**Extrait cité**:
=-=-=
15 novembre 1964 concert au Winter Garden, Bournemouth
16 novembre – 19ème passage en studio
20 novembre Gladd Rag Bal des étudiants de Londes, Wembley Stadium
21, Gliderstone Ballroom, Boston, Lincolnshire
22, Manor House Ballroom, Ipswich
23, Barrow assembly hall, Aylesbury
24 Nottingham, et pasage à la Granada TV
25 Twisted Wheel, Manchester
26, Majestic Ballroom, Newcastle upon Tyne
27 Town Hall Kidderminster
28 Rady Steady Go en Lyton Baths
29 BBC Top of the pops
30 : congé

conférences de presse et émissions de radio tous les jours : il y a quelqu’un de spécial dans votre vie, Marianne, c’est qui votre beatles préféré marianne, prends l’air pensive pour la photo chérie

c’est à peu près à cette époque que j’ai eu ma première expérience lesbienne, une fille indienne magnifique qui s’appelait saida – tout ça faisait partie de ce que j’appelais ma grande expérimentation – quand j’avais 17 ans elle m’avait donné un tuinal et embrassée dans l’appartement où je m’étais installée lennox garden – elle avait 16 ans, splendide, petite, forte, cheveux courts – aussi exquise qu’une petite figurine dans un temple – et en plein comme on faisait l’amour ma mère entre dans la chambre et tombe sur nous – j’avais oublié qu’elle devait revenir – elle a juste refermé la porte et puis sortie, jamais revenue

la solitude en tournée, affreux – maintenant je ne pourrais imaginer vivre sans donner de concerts, je m’y suis habituée (adjusted) et j’aime ça – je suis vraiment forte pour être toute seule, c’est d’être avec les autres le difficile

ma première tournée fin 64 c’est avec les Hollies, Freddie and the Dreamers, Gerry and the Pacemakers, The Four Pennies, des tonnes de gens tous brassés ensemble
les tournées dans le début des années soixante c’était des assemblages non discriminatifs de groupes, stars et inconnus, chanteurs folk, clones des beatles, groupes country, danseuses, américains (catégorie qui valait en soi) et tout ce monde là jeté ensemble higgleddy-piggledy (pêle-mêle)
=-=-=
**Consignes**:
(a) Reproduisez le passage de l'extrait qui commence à « ma première tournée » et se termine à « ensemble higgleddy-piggledy (pêle-mêle) ».
(b) Transformez en liste le paragraphe de l'extrait qui commence par « les tournées dans le début des années soixante », en conservant ses faits principaux.

**Données fournies**:
=-=-=
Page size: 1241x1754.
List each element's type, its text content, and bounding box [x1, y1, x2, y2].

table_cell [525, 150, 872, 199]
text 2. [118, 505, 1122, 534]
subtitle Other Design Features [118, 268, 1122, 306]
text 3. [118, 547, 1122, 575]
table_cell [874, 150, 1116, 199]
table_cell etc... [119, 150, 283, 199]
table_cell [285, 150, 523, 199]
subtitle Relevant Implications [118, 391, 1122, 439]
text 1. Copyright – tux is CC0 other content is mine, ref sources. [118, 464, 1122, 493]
=-=-=
**Réponses rédigées**:
(a)
ma première tournée fin 64 c’est avec les Hollies, Freddie and the Dreamers, Gerry and the Pacemakers, The Four Pennies, des tonnes de gens tous brassés ensemble
les tournées dans le début des années soixante c’était des assemblages non discriminatifs de groupes, stars et inconnus, chanteurs folk, clones des beatles, groupes country, danseuses, américains (catégorie qui valait en soi) et tout ce monde là jeté ensemble higgleddy-piggledy (pêle-mêle)

(b)
- Au début des années soixante, les tournées réunissaient des groupes sans aucune distinction.
- Stars et inconnus y figuraient ensemble.
- On y trouvait des chanteurs folk, des clones des Beatles, des groupes country, des danseuses et des Américains, qui constituaient à eux seuls une catégorie.
- Tout ce monde était réuni pêle-mêle.